In this article, I’ll share my experience with Xarray’s stack method when working with large datasets and how I discovered a more efficient way of stacking per chunk (blockwise) to improve performance. Please note that this article is intended for readers who are already familiar with Dask and Xarray.

Chunk management is a critical aspect of optimizing performance when dealing with large datasets. However, when using Xarray’s standard stack method, I encountered a significant problem. The method resulted in a high number of interdependencies between the resulting Dask graph’s chunks, ultimately negatively impacting performance. Specifically, each output chunk was dependent on all input chunks along the dimension to be stacked, leading to a slow and inefficient computation process.
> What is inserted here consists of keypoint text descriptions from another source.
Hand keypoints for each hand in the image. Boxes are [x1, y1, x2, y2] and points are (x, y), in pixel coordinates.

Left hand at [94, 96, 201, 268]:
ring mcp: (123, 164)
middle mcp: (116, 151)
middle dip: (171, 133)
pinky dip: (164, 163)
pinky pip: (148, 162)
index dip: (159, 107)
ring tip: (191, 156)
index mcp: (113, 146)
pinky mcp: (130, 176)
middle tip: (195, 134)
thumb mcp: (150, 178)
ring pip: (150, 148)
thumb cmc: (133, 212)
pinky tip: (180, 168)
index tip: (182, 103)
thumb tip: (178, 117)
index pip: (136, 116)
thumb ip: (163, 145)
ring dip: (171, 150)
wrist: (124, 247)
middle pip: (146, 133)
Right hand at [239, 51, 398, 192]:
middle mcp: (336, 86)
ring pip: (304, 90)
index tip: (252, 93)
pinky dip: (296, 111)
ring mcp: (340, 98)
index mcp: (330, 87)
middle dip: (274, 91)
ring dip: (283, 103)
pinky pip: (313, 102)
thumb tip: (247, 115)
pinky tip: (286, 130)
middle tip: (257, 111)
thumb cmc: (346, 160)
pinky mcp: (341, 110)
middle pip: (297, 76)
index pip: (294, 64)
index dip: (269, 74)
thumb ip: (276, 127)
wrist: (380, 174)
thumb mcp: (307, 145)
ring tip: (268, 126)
To address this issue, I developed a custom blockwise stack function that improved performance by avoiding these interdependencies and enabling parallel computation.

It’s important to note that this is not a bug in Xarray. Their implementation is necessary for reproducibility with different chunking schemas. However, since I was focused on performance, I decided to develop my own solution.

To illustrate the problem and its solution, I’ll:

I hope that by the end of this article, readers will have a better understanding of the issues surrounding Xarray’s stack method and how to improve performance when working with large datasets.

The dummy dataset.

The following is a small dummy dataset that includes a coordinate named “chunk_idx.” This coordinate specifies the chunk index for each xy value, allowing us to easily observe how the chunks are affected by stacking later on.

import xarray as xr
import dask.array as da
import numpy as np
from blockwise_stack import blockwise_stack


one_to_six = np.array([[1, 2, 3], [4, 5, 6]])


ds = xr.Dataset(
    {
        "data": (
            ["y", "x", "band"],
            da.random.random((4, 6, 3), chunks=(2, 2, -1)),
        )
    },
    coords={
        "chunk_idx": (
            ("y", "x"),
            np.repeat(np.repeat(one_to_six, 2, axis=0), 2, axis=1),
        )
    },
)
ds.data
<xarray.DataArray 'data' (y: 4, x: 6, band: 3)>
dask.array<random_sample, shape=(4, 6, 3), dtype=float64, chunksize=(2, 2, 3), chunktype=numpy.ndarray>
Coordinates:
    chunk_idx  (y, x) int64 1 1 2 2 3 3 1 1 2 2 3 3 4 4 5 5 6 6 4 4 5 5 6 6
Dimensions without coordinates: y, x, band